6. Verneal Jimerson. Convicted in 1985. Released in 1996. & 7. Dennis Williams. Convicted 1979. Released in 1996. Each was sentenced to death for the 1978 murders of Larry Lionberg and his fiance Carol Schmal. Two other men, Kenneth Adams and Willie Rainge, received lesser sentences for the same crime. The key witness was Paula Gray, a woman with an IQ of 57. Gray's account of events changed almost as often as she spoke with the police. Williams was convicted and sentenced to death in 1979. Changes against Jimerson were originally dropped, but were re-introduced seven years later when the police offered a deal to Gray if she changed her story once again and implicated Jimerson. Gray was facing a 50-year prison sentence but received two years probation. Jimerson was sentenced to death but DNA tests now indicate that none of the four were involved in the murders of Larry Lionberg and Carol Schmal. Charges against Jimerson, Williams, Adams and Rainge were dropped on July 2, 1996.

8. Gary Gauger. Convicted in 1993. Released in 1996. Gauger was convicted and sentenced to death for the murders of his own parents. On appeal the U.S. District Court overturned the conviction and death sentence, ruling that Gauger shouldn't have even been questioned, nonetheless for 21 hours.

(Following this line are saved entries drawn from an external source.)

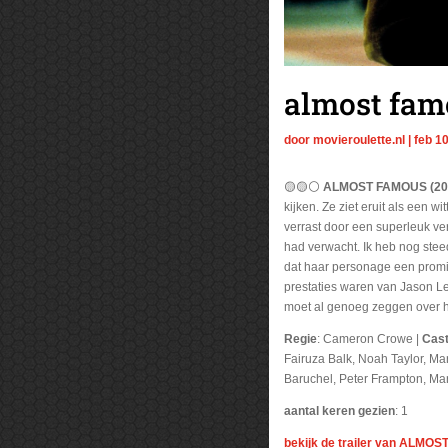
almost fam
door
movieroulette.nl
|
feb 1
🟡🟡⚪
ALMOST FAMOUS (20
kijken. Ze ziet eruit als een 
verrast door een superleuk ver
had verwacht. Ik heb nog ste
dat haar personage een promine
prestaties waren van Jason Le
moet al genoeg zeggen over het
Regie
: Cameron Crowe |
Cas
Fairuza Balk, Noah Taylor, Mar
Baruchel, Peter Frampton, Ma
aantal keren gezien
: 1
bekijk de trailer van ALMO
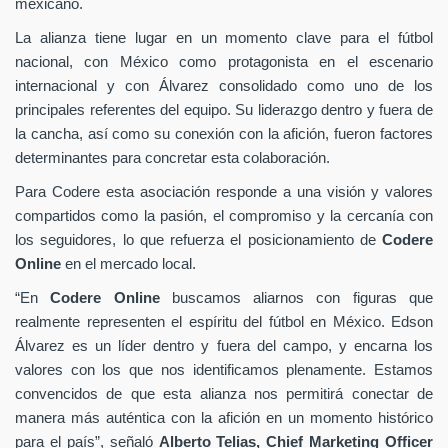
mexicano.
La alianza tiene lugar en un momento clave para el fútbol
nacional, con México como protagonista en el escenario
internacional y con Álvarez consolidado como uno de los
principales referentes del equipo. Su liderazgo dentro y fuera de
la cancha, así como su conexión con la afición, fueron factores
determinantes para concretar esta colaboración.
Para Codere esta asociación responde a una visión y valores
compartidos como la pasión, el compromiso y la cercanía con
los seguidores, lo que refuerza el posicionamiento de
Codere
Online
en el mercado local.
“En
Codere Online
buscamos aliarnos con figuras que
realmente representen el espíritu del fútbol en México. Edson
Álvarez es un líder dentro y fuera del campo, y encarna los
valores con los que nos identificamos plenamente. Estamos
convencidos de que esta alianza nos permitirá conectar de
manera más auténtica con la afición en un momento histórico
para el país”, señaló
Alberto Telias,
Chief Marketing Officer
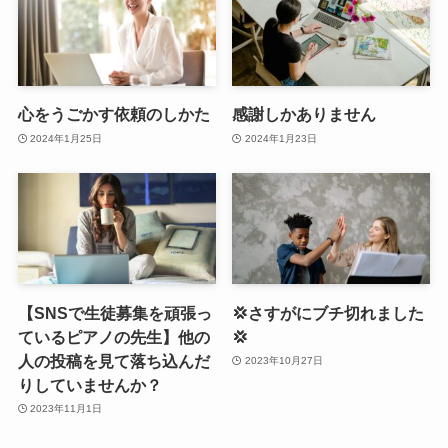
心をうごかす依頼のしかた
感謝しかありません
2024年1月25日
2024年1月23日
【SNSで生徒募集を頑張っ
💢さすがにブチ切れました
ているピアノの先生】他の
💢
人の投稿を見て落ち込んだ
2023年10月27日
りしていませんか？
2023年11月1日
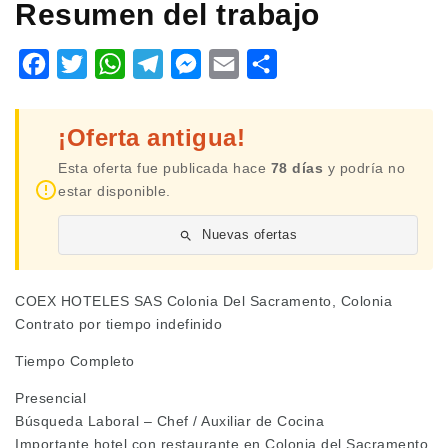
Resumen del trabajo
Facebook
Twitter
WhatsApp
Telegram
Messenger
Email
Share
¡Oferta antigua!
Esta oferta fue publicada hace
78 días
y podría no
estar disponible.
Nuevas ofertas
COEX HOTELES SAS Colonia Del Sacramento, Colonia
Contrato por tiempo indefinido
Tiempo Completo
Presencial
Búsqueda Laboral – Chef / Auxiliar de Cocina
Importante hotel con restaurante en Colonia del Sacramento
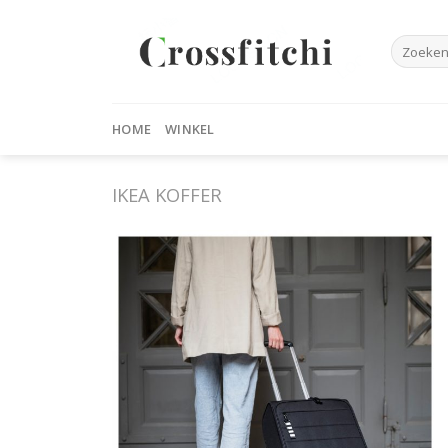
Skip
to
Zoeken
content
naar:
HOME
WINKEL
IKEA KOFFER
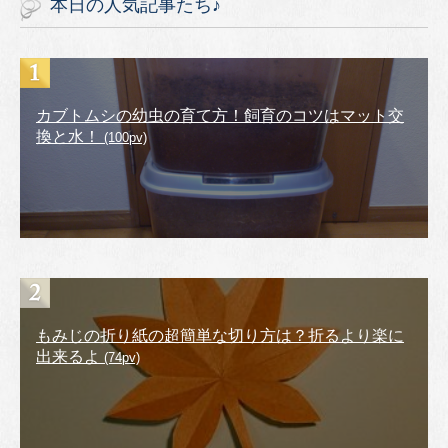
本日の人気記事たち♪
カブトムシの幼虫の育て方！飼育のコツはマット交
換と水！
(100pv)
もみじの折り紙の超簡単な切り方は？折るより楽に
出来るよ
(74pv)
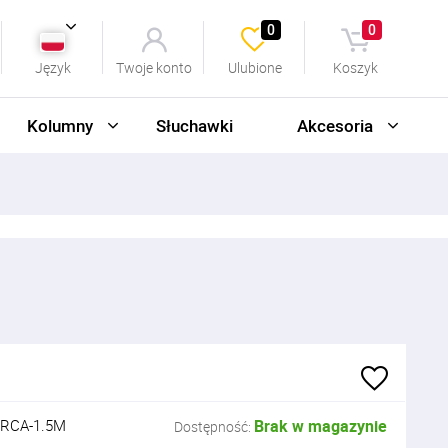
0
0
Język
Twoje konto
Ulubione
Koszyk
Kolumny
Słuchawki
Akcesoria
RCA-1.5M
Brak w magazynie
Dostępność:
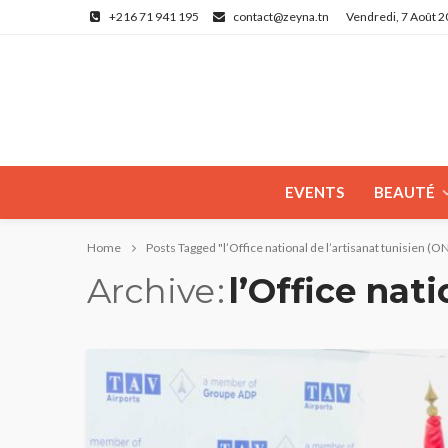
+216 71 941 195
contact@zeyna.tn
Vendredi, 7 Août 
EVENTS
BEAUTÉ
Home
Posts Tagged "l’Office national de l’artisanat tunisien (O
Archive
l’Office nat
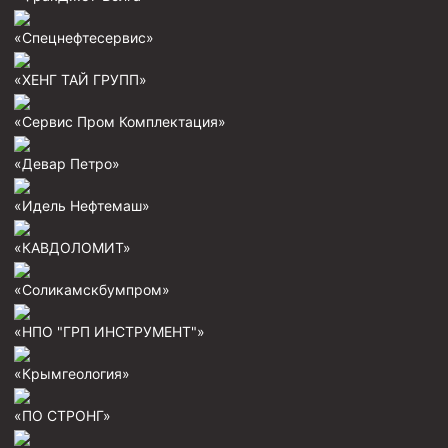
«Спецнефтесервис»
«ХЕНГ ТАЙ ГРУПП»
«Сервис Пром Комплектация»
«Девар Петро»
«Идель Нефтемаш»
«КАВДОЛОМИТ»
«Соликамскбумпром»
«НПО "ГРП ИНСТРУМЕНТ"»
«Крымгеология»
«ПО СТРОНГ»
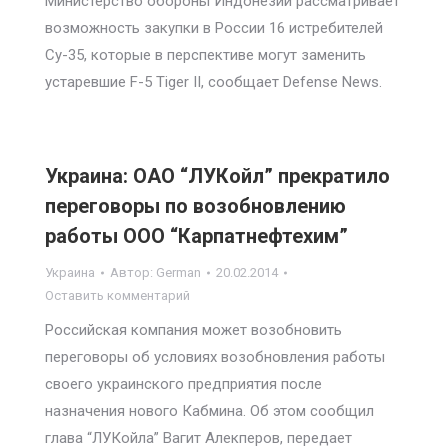
Министерство обороны Индонезии рассматривает
возможность закупки в России 16 истребителей
Су-35, которые в перспективе могут заменить
устаревшие F-5 Tiger II, сообщает Defense News.
Украина: ОАО “ЛУКойл” прекратило
переговоры по возобновлению
работы ООО “Карпатнефтехим”
Украина
Автор:
German
20.02.2014
Оставить комментарий
Российская компания может возобновить
переговоры об условиях возобновления работы
своего украинского предприятия после
назначения нового Кабмина. Об этом сообщил
глава “ЛУКойла” Вагит Алекперов, передает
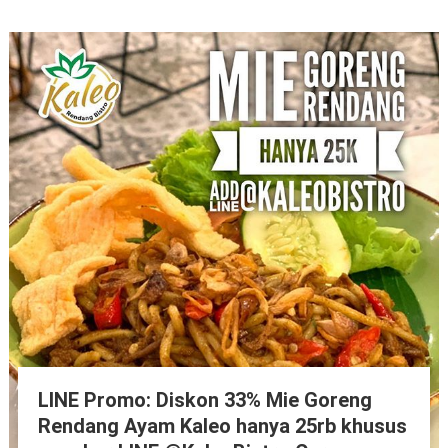
LINE Promo: Diskon 33% Mie Goreng
Rendang Ayam Kaleo hanya 25rb khusus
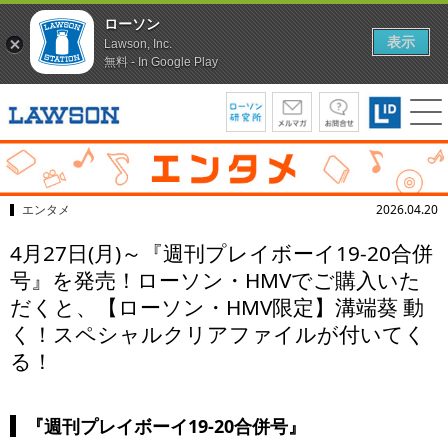
ローソン
表示
Lawson, Inc.
無料 - In Google Play
エンタメ
2026.04.20
4月27日(月)～『週刊プレイボーイ19-20合併
号』を発売！ローソン・HMVでご購入いた
だくと、【ローソン・HMV限定】溝端葵 動
く！スペシャルクリアファイルが付いてく
る！
『週刊プレイボーイ19-20合併号』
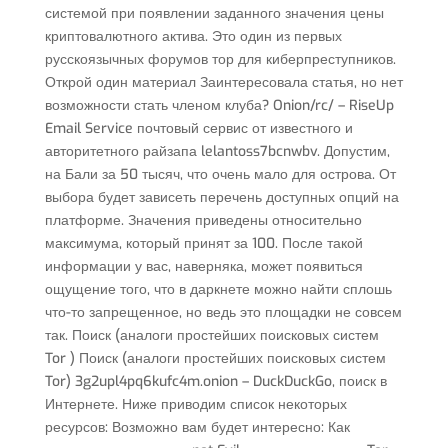
системой при появлении заданного значения цены
криптовалютного актива. Это один из первых
русскоязычных форумов тор для киберпреступников.
Открой один материал Заинтересовала статья, но нет
возможности стать членом клуба? Onion/rc/ – RiseUp
Email Service почтовый сервис от известного и
авторитетного райзапа lelantoss7bcnwbv. Допустим,
на Бали за 50 тысяч, что очень мало для острова. От
выбора будет зависеть перечень доступных опций на
платформе. Значения приведены относительно
максимума, который принят за 100. После такой
информации у вас, наверняка, может появиться
ощущение того, что в даркнете можно найти сплошь
что-то запрещенное, но ведь это площадки не совсем
так. Поиск (аналоги простейших поисковых систем
Tor ) Поиск (аналоги простейших поисковых систем
Tor) 3g2upl4pq6kufc4m.onion – DuckDuckGo, поиск в
Интернете. Ниже приводим список некоторых
ресурсов: Возможно вам будет интересно: Как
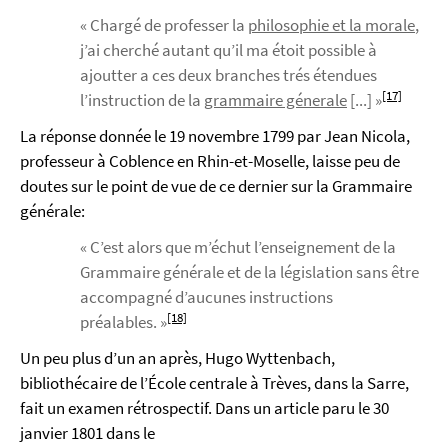
« Chargé de professer la
philosophie et la morale
,
j’ai cherché autant qu’il ma étoit possible à
ajoutter a ces deux branches trés étendues
[17]
l’instruction de la
grammaire génerale
[...] »
La réponse donnée le 19 novembre 1799 par Jean Nicola,
professeur à Coblence en Rhin-et-Moselle, laisse peu de
doutes sur le point de vue de ce dernier sur la Grammaire
générale:
« C’est alors que m’échut l’enseignement de la
Grammaire générale et de la législation sans être
accompagné d’aucunes instructions
[18]
préalables. »
Un peu plus d’un an après, Hugo Wyttenbach,
bibliothécaire de l’École centrale à Trèves, dans la Sarre,
fait un examen rétrospectif. Dans un article paru le 30
janvier 1801 dans le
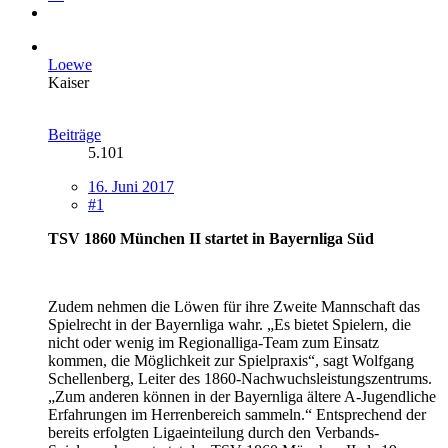
Loewe
Kaiser
Beiträge
5.101
16. Juni 2017
#1
TSV 1860 München II startet in Bayernliga Süd
Zudem nehmen die Löwen für ihre Zweite Mannschaft das
Spielrecht in der Bayernliga wahr. „Es bietet Spielern, die
nicht oder wenig im Regionalliga-Team zum Einsatz
kommen, die Möglichkeit zur Spielpraxis“, sagt Wolfgang
Schellenberg, Leiter des 1860-Nachwuchsleistungszentrums.
„Zum anderen können in der Bayernliga ältere A-Jugendliche
Erfahrungen im Herrenbereich sammeln.“ Entsprechend der
bereits erfolgten Ligaeinteilung durch den Verbands-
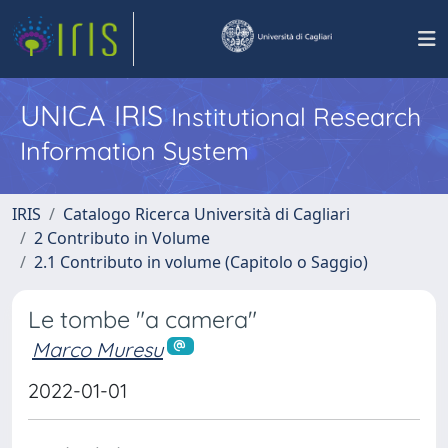
UNICA IRIS
Institutional Research
Information System
IRIS
Catalogo Ricerca Università di Cagliari
2 Contributo in Volume
2.1 Contributo in volume (Capitolo o Saggio)
Le tombe "a camera"
Marco Muresu
2022-01-01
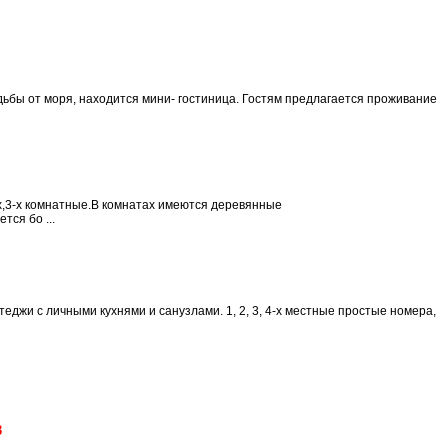
одьбы от моря, находится мини- гостиница. Гостям предлагается проживание
,3-х комнатные.В комнатах имеются деревянные
ся бо ...
жи с личными кухнями и санузлами. 1, 2, 3, 4-х местные простые номера,
3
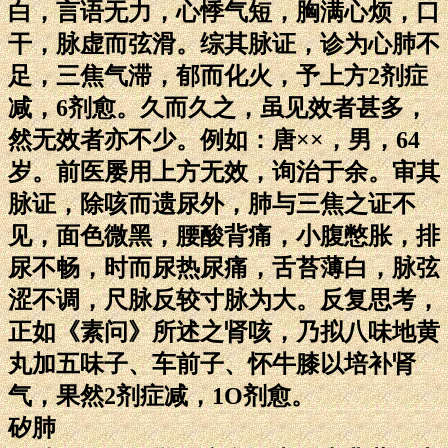
白，言语无力，心悸气短，胸满心烦，口
干，脉虚而弦滑。综其脉证，诊为心肺不
足，三焦气滞，郁而化火，予上方2剂症
减，6剂愈。久而久之，虽见效者甚多，
然无效者亦不少。例如：唐××，男，64
岁。前医屡用上方无效，询治于余。审其
脉证，除咳而遗尿外，肺与三焦之证不
见，面色微黑，腰酸背痛，小腹憋胀，排
尿不畅，时而尿热尿痛，舌苔薄白，脉弦
涩不调，尺脉反较寸脉为大。反复思考，
正如《素问》所述之肾咳，乃拟八味地黄
丸加五味子、车前子、怀牛膝以培补肾
气，果然2剂症减，1O剂愈。
矽肺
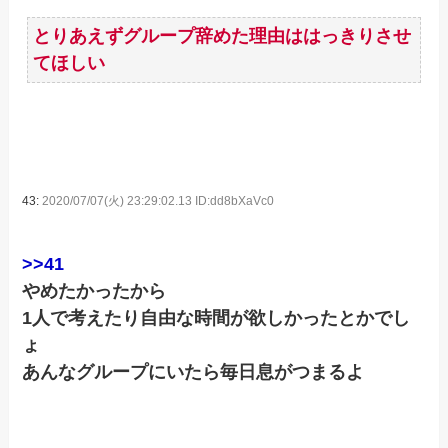
とりあえずグループ辞めた理由ははっきりさせ
てほしい
43:
2020/07/07(火) 23:29:02.13 ID:dd8bXaVc0
>>41
やめたかったから
1人で考えたり自由な時間が欲しかったとかでし
ょ
あんなグループにいたら毎日息がつまるよ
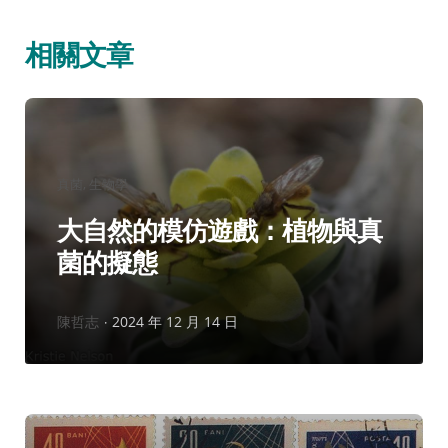
相關文章
分
真菌
生物學
類：
大自然的模仿遊戲：植物與真
菌的擬態
作
陳哲志
2024 年 12 月 14 日
者：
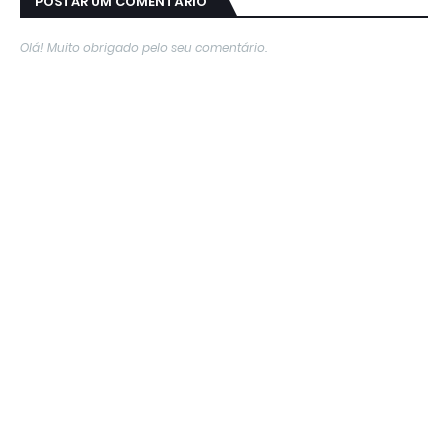
POSTAR UM COMENTÁRIO
Olá! Muito obrigado pelo seu comentário.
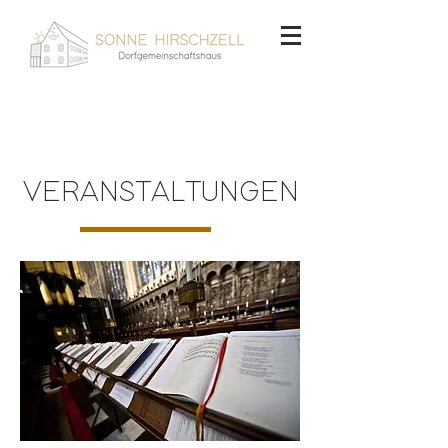
VERANSTALTUNGEN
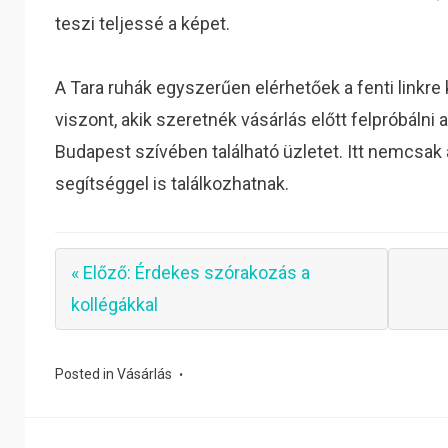
teszi teljessé a képet.
A Tara ruhák egyszerűen elérhetőek a fenti linkre
viszont, akik szeretnék vásárlás előtt felpróbálni
Budapest szívében található üzletet. Itt nemcsak a
segítséggel is találkozhatnak.
« Előző: Érdekes szórakozás a
kollégákkal
Posted in
Vásárlás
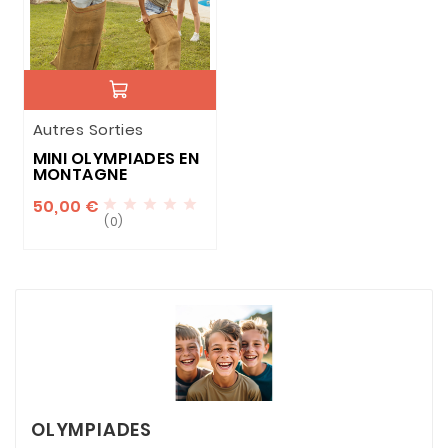
Autres Sorties
MINI OLYMPIADES EN
MONTAGNE
50,00 €





(0)
OLYMPIADES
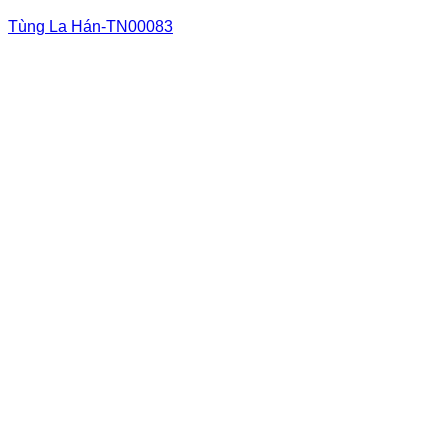
Tùng La Hán-TN00083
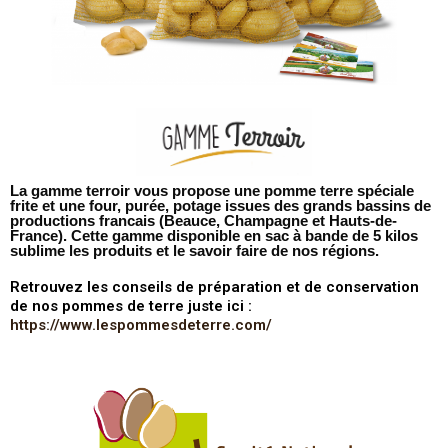
La gamme terroir vous propose une pomme terre spéciale
frite et une four, purée, potage issues des grands bassins de
productions francais (Beauce, Champagne et Hauts-de-
France). Cette gamme disponible en sac à bande de 5 kilos
sublime les produits et le savoir faire de nos régions.
Retrouvez les conseils de préparation et de conservation
de nos pommes de terre juste ici :
https://www.lespommesdeterre.com/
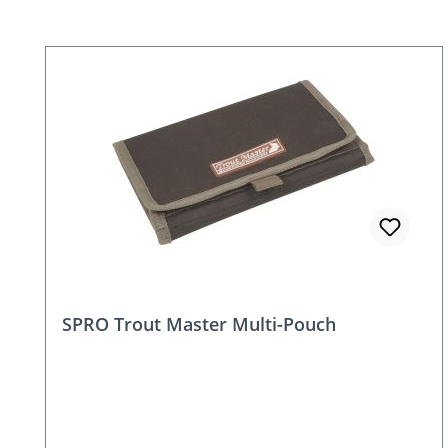
Produktgalerie überspringen
SPRO Trout Master Multi-Pouch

9. Carl Lawson. Convicted in 1990. Released in 1996. Lawson was convicted and sentenced to death for the murder of Terrence Jones but both the conviction and death sentence were overturned and remanded back to the original trial court because Lawson's court-appointed lawyer at the time of his arrest was a prosecutor. The State's Attorney retried Lawson, resulting in a hung jury. Finally on the third trial, Lawson was found innocent.

10. Anthony Porter. Convicted in 1983. Released in 1999. Porter was released from Illinois Death Row in February, 1999 when another man confessed to the double 1982 murder. Paul Ciolino, working with Prof. David Protess and journalism students from Northwestern University, brought this injustice to light. Their investigation also found that the police had pressured another witness to testify against Porter.

11. Steven Smith. Convicted in 1986. Released in 1999. Smith's conviction and death sentence of the 1985 murder of the assistant Pontiac Correctional Center warden were overturned by the Illinois Supreme Court in 1999, ruling that the conviction was based on unreliable evidence. The Court said, "When the state cannot meet its burden of proof, the defendant must go free."

12. Ronald Jones. Convicted in 1989. Released in 1999. Jones was convicted and sentenced to death for rape and murder. Recent DNA testing shows that Jones was not the rapist and there was no evidence of any accomplice to the murder.

13. Steve Manning. Convicted in 1993. Charges dropped in 2000. Manning was convicted and sentenced to death for the 1990 murder of Jimmy Pellegrino based on the testimony of jailhouse informant Tommy Dye. In return for his testimony against Manning, Dye received an 8-year reduction in sentence. FBI evidence shows that Dye's testimony against Manning was false. Manning, however, is still in prison for unrelated crimes.